During the panel, Buzz Aldrin—who spoke at length earlier in the conference about his own complex Mars mission architectures—asked the panel if there was anything these companies could do in the form of a “significant mission” of some kind by the end of 2020 or 2024, the end of the first and potential second term for President Trump.

That seemed a bit too fast for those industry panelists. “It certainly would be very challenging for The Boeing Company to produce any milestones by 2020,” said Matt Duggan, manager for exploration at the company. That was in large part because SLS and Orion, key elements in its “Path to Mars” architecture, are still in development. He saw 2033 as a feasible first date for “footprints on Mars” in that plan, particularly given projected budgets that offered little or no growth.

“The milestone before 2020 really is test those systems that we need to go to Mars,” said Timothy Cichan, space exploration technology architect at Lockheed Martin. He saw 2024 as a milestone for establishing the Deep Space Gateway, with a human mission to Mars orbit as soon as 2028.

The exception to this, both in the choice of architectures and timelines, is SpaceX. Paul Wooster, the lead for technical development of Mars architecture and vehicles at SpaceX, gave an overview of the company’s vision for Mars missions that company founder Elon Musk unveiled last year at the International Astronautical Congress in Mexico (see “Elon Musk’s road to Mars”, The Space Review, October 3, 2016). Few, if any, details have changed yet since that presentation.

“We’re very focused on identifying the fastest possible path to getting people to Mars,” he said. “As a part of that, there’s a number of preparatory activities that we have, development of our vehicles, precursor activities we can do along the way.”

“Overall, having people on Mars in the mid-2020s is something that is achievable,” Wooster said. “But it will take a lot of work to make that happen.”

That includes Red Dragon, an uncrewed version of the company’s Dragon spacecraft launched on a Falcon Heavy to land on Mars. SpaceX originally planned to launch the first Red Dragon in 2018, but has since said that mission will slip to 2020. The company may now be planning two such missions in the same launch window: in a talk at the conference about the flotilla of robotic missions to Mars planned for launch during the 2020 opportunity, Jim Green, director of NASA’s planetary science division, said he was aware that SpaceX planned one Red Dragon launch at the opening of the 2020 launch window and a second several weeks later, at the end of the window.

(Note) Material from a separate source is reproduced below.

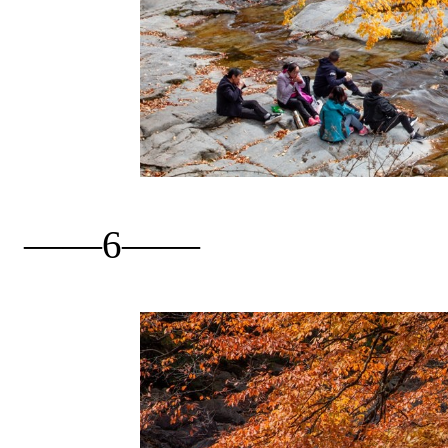
——6——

Despite those delays, Wooster indicated SpaceX still had a goal of sending humans to Mars by the middle of the next decade. “Overall, having people on Mars in the mid-2020s is something that is achievable,” he said. “But it will take a lot of work to make that happen.”

So if humans-to-Mars is off the table—if it ever was on the table—for 2020 or 2024, what might the president and his advisors have in mind for NASA? Kenneth Hodgkins, director of the State Department’s Office of Space and Advanced Technology, said in a conference panel May 11 that, in his own personal opinion, he thought Trump was interested in space, given the references to it in major addresses and events like the space station videoconference last month.

“To me it’s fairly clear: the president wants something big,” Hodgkins speculated. “He’s not going to be excited about announcing a follow-on Earth observation satellite. He’s going to be excited about announcing a big exploration program.” But the where, when, and how of any such plan remain a mystery.